Exercises to complete →
1. In the choir essay, rewrite the stretch that begins at the words "Scene4-International Magazine of" and stops after "her to myself.", putting "music director" in place of "choir director".
2. Answer these questions from the choir essay.
(a) How many years ago did the writer fight to join the small ensemble?
(b) Which magazine did the writer start taking?
(c) About how old was the grandson when the writer introduced him to the Wizard of Oz?
3. Carry the choir essay forward from its final sentence.

Text →
Segment Open

Scene4-International Magazine of Arts and Culture

pp, mf!

Claudine Jones-Scene4 Magazine

Claudine Jones

Our choir director's always accusing us of not dancing enough during rehearsal. He would love for us to be off book of course, and that's not going to work because there are too many people who don't feel as though their memory faculties are trustworthy; blame it on the demographic. However I'm All About Dance. My earliest memories are about listening to Romanian Rhapsody, dancing my doll, and Bear-crultimately transferring that energy from her to myself.

So, yes for me it's all about body connection to the Rhythm, and the lack of Reliance on something written. I mean this weekend at the house of one our altos I was rehearsing with the small ensemble, which I fought so hard to join 4 years ago knowing that my sight reading skills are not the greatest and that one of the prerequisites is that you learn quickly and you don't hold everybody back by your supposed lack of musicianship.  The stuff is challenging, which I love, although the end result is not always optimum if the director fails to cull older singers who can't keep up anymore—somewhat tragic for them I guess, but I'm in denial about mortality especially losing my voice. shudder Let's not go there.

Nonetheless, my ace-in-the-hole has always been that once I've learned something—whether it's from YouTube or the sound file that I've entered into my laptop with musescore, or God forbid I've actually sight-read it—I'm wanting I am craving to be off book so that in performance I note the minutest changes when the conductor is under the spell of the composer and spontaneously decides to ritard or accelerando or whatever the hell, I'm there. Over the years I'm finding it harder to conceive of Glorious performance without that connection to the conductor.

A lot of it must have to do with breaking my teeth on theater...can't be up there in front of an audience, even without a conductor, with a script in your hand.  Unless you're doing a staged reading, which I have done upon occasion and find pretty intense. And, true, I do love me a cold read. Since I started taking the New Yorker I've been spontaneously turning to something random in that issue, reading it out loud, like the fiction for example or maybe an gripping political piece, or a poem, and I read it to the old man. And it's great for one thing because you don't know how it's going to end. And outstanding practice for storytelling.

Ask my grandson if I like storytelling. I decided once when he was I think 3 years old to introduce him to the Wizard of Oz. We went out in the gazebo in the backyard and I started acting out all the parts and singing all of the tunes I could remember and by God pretty soon we had the whole thing laid out...Ring-around-the-rosy, a pocketful of spears...thought you were pretty foxy, didn'tcha? Going so soon? I wouldn't hear of it! Why my little party's just beginning....... probably scared the crap out of him with my cackle.

Segment Closed

Recorded data →
Segment Open

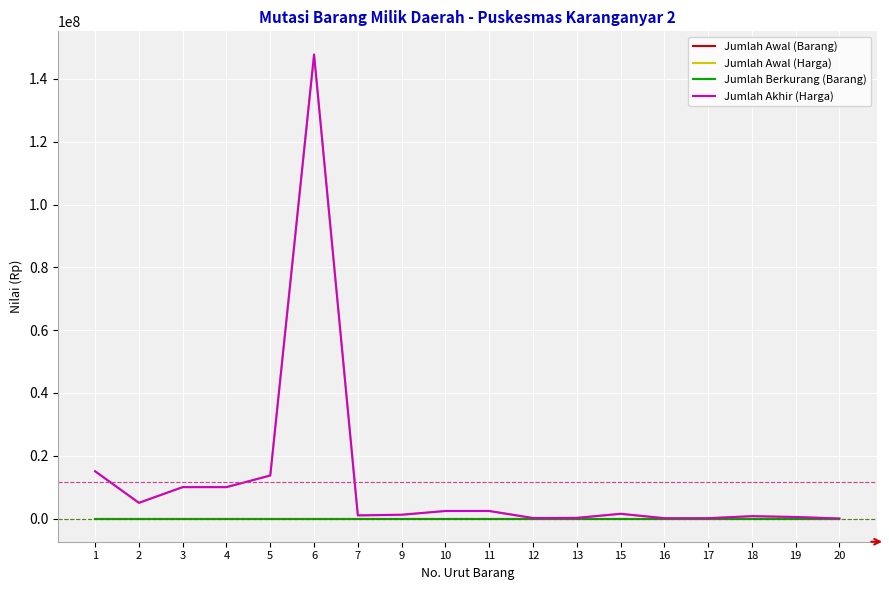

Where is Jumlah Akhir (Harga) nearest to the value 73895000?

1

Segment Closed

Results for the exercise →
1.
Scene4-International Magazine of Arts and Culture

pp, mf!

Claudine Jones-Scene4 Magazine

Claudine Jones

Our music director's always accusing us of not dancing enough during rehearsal. He would love for us to be off book of course, and that's not going to work because there are too many people who don't feel as though their memory faculties are trustworthy; blame it on the demographic. However I'm All About Dance. My earliest memories are about listening to Romanian Rhapsody, dancing my doll, and Bear-crultimately transferring that energy from her to myself.

2.
(a) 4 years ago
(b) The New Yorker
(c) About 3 years old

3.
But again, one of the things that bugged me yesterday at the mini ensemble rehearsal was how much time we spent on things like fermatas and whether measures 18 should be mf or measure 21 should be pp; for crying out loud we had a baritone  who could conduct. My body was ready to sing wanting to sing, and it only is now that I'm thinking about it, I put them together—my desire to dance and the desire to be free of anything.  Like paper music. I get that you have to have something written down if it's some guy like Mozart, but there is such a thing as a blind singer hello. It's not a requirement. The only thing that's a requirement is vocal apparatus and half a brain.

I'm also working with a friend / colleague who's having a very interesting conflict. As I can best explain it, it seems to be that she wants to sing a solo bit, but cannot find her way around a specific conundrum. She has for decades trained as a Pianist; not so much as a singer. She's a bang-up sight reader but the piano comes first, always has. So the difficulty arises when the Pianist in her overrides the singer. The two simply will not match. As she justifies it, the difficulty is when a tempered instrument such as a Modern Piano produces a pitch, it's going to by necessity be slightly off the farther from middle C you get. It's tempered, duh. So when she sings, her brain translates that as an attempt to match a pitch that, on the piano, is technically going to be different by its very nature depending on its position; for example if she's singing middle C, that pitch is going to be very slightly different than higher pitches between octaves, and so forth, going up or down the scale.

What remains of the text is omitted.